■ **Study text**

Start of Block

A pair of warring impulses seem to drive Opera Maine, the freshly renamed company formerly known as PORTOpera (and before that, Portland Opera Repertory Theater). Members of the company’s administration will tell you that they would love to present more than a single large production every year, and they agree that, in an ideal world, interspersing recent works among the repertory staples would best serve Portland’s opera-starved music fans. That’s why the company typically presents a modern chamber opera, like this summer’s staging of Jack Perla’s thought-provoking “An American Dream,” in the weeks before the main stage offering.

The other impulse is to limit its full-fledged, high-visibility productions to enduringly popular works like Verdi’s “La Traviata,” which opened in an attractively staged production at Merrill Auditorium on Wednesday evening and will be repeated on Friday.

End of Block

■ **Problem 1**
In the article about Opera Maine, what was the company called before it was PORTOpera?
■ **Problem 2**
Write the next part of the Opera Maine article, picking up after its final sentence.

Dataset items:
Start of Block

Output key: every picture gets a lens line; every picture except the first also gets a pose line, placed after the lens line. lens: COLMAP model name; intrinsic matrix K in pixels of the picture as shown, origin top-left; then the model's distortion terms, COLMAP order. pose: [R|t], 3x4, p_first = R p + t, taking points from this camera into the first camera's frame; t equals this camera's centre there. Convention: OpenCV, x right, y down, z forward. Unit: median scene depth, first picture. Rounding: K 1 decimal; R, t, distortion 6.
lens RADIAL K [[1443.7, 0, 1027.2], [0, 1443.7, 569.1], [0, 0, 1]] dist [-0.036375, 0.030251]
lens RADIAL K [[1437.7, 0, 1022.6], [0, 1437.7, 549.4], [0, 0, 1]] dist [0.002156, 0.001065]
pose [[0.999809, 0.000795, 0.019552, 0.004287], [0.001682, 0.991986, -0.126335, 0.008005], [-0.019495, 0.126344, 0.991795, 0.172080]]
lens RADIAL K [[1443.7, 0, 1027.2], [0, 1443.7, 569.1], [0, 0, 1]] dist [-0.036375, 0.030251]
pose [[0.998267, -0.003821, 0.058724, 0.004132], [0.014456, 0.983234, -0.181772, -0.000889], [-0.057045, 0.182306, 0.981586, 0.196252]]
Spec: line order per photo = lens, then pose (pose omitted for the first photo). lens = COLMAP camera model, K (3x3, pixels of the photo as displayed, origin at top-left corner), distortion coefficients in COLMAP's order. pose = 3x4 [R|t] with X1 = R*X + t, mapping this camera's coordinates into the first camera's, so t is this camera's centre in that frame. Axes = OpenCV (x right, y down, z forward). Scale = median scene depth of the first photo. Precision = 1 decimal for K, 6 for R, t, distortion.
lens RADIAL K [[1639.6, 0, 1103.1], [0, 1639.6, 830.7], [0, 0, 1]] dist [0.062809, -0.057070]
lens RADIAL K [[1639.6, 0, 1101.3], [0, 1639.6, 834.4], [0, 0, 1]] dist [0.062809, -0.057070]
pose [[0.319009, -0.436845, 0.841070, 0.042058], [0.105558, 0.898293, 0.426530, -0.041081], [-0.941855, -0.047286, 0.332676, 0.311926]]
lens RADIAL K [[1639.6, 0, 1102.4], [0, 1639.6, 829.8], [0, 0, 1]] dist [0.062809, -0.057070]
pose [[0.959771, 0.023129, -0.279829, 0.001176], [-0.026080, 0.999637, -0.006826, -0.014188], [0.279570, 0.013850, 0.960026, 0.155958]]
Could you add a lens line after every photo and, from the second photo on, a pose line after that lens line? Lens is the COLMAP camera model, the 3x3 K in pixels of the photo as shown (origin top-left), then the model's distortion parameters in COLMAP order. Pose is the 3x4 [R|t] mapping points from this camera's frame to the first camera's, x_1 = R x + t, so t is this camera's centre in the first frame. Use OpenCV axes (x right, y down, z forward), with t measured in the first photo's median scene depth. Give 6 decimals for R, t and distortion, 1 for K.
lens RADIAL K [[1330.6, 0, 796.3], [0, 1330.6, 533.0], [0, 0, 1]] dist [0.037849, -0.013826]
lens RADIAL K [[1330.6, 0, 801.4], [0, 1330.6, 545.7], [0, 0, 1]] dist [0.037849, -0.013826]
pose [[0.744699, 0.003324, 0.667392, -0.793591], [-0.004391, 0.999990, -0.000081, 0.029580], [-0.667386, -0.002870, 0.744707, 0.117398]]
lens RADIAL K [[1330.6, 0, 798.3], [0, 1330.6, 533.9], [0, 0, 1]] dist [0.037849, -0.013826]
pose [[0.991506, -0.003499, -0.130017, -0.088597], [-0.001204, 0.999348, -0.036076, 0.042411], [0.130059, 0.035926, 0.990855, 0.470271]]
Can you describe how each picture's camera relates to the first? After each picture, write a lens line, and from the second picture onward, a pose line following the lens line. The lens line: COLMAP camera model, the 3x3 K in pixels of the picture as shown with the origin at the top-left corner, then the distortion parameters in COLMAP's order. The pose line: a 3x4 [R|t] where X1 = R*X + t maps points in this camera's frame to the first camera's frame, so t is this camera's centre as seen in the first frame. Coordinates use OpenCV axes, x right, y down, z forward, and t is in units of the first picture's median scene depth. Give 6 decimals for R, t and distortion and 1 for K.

End of Block

■ **Result 1**
Portland Opera Repertory Theater.

■ **Result 2**
You can’t really blame the company for favoring the classics. Opera is expensive, and if Opera Maine’s board is unable to raise enough money to present more than one big work, offering a guaranteed ticket-seller is the fiscally responsible choice.

Whether it’s the artistically responsible choice is a topic on which reasonable listeners may disagree: It leaves the unfortunate impression that in the vast operatic canon, only 19th-century tear-jerkers are worth staging. Yet, in a city where opera productions are few and far between, works like “La Traviata” ought to be seen.

This “Traviata” unfolds on colorful, eye-catching sets, designed by Lloyd Evans (and borrowed from Opera Carolina in Charlotte), that vividly evoke the Parisian opulence that Verdi’s setting of Alexander Dumas’ semiautobiographical tale demands. Not that the staging is entirely traditional: Dona D. Vaughn, the company’s artistic director and the stage director here, moved the action into the early decades of the 20th century, with costumes by Millie Hiibel and hair and makeup design by Sondra Nottingham that suggested the party atmosphere of the Roaring ’20s.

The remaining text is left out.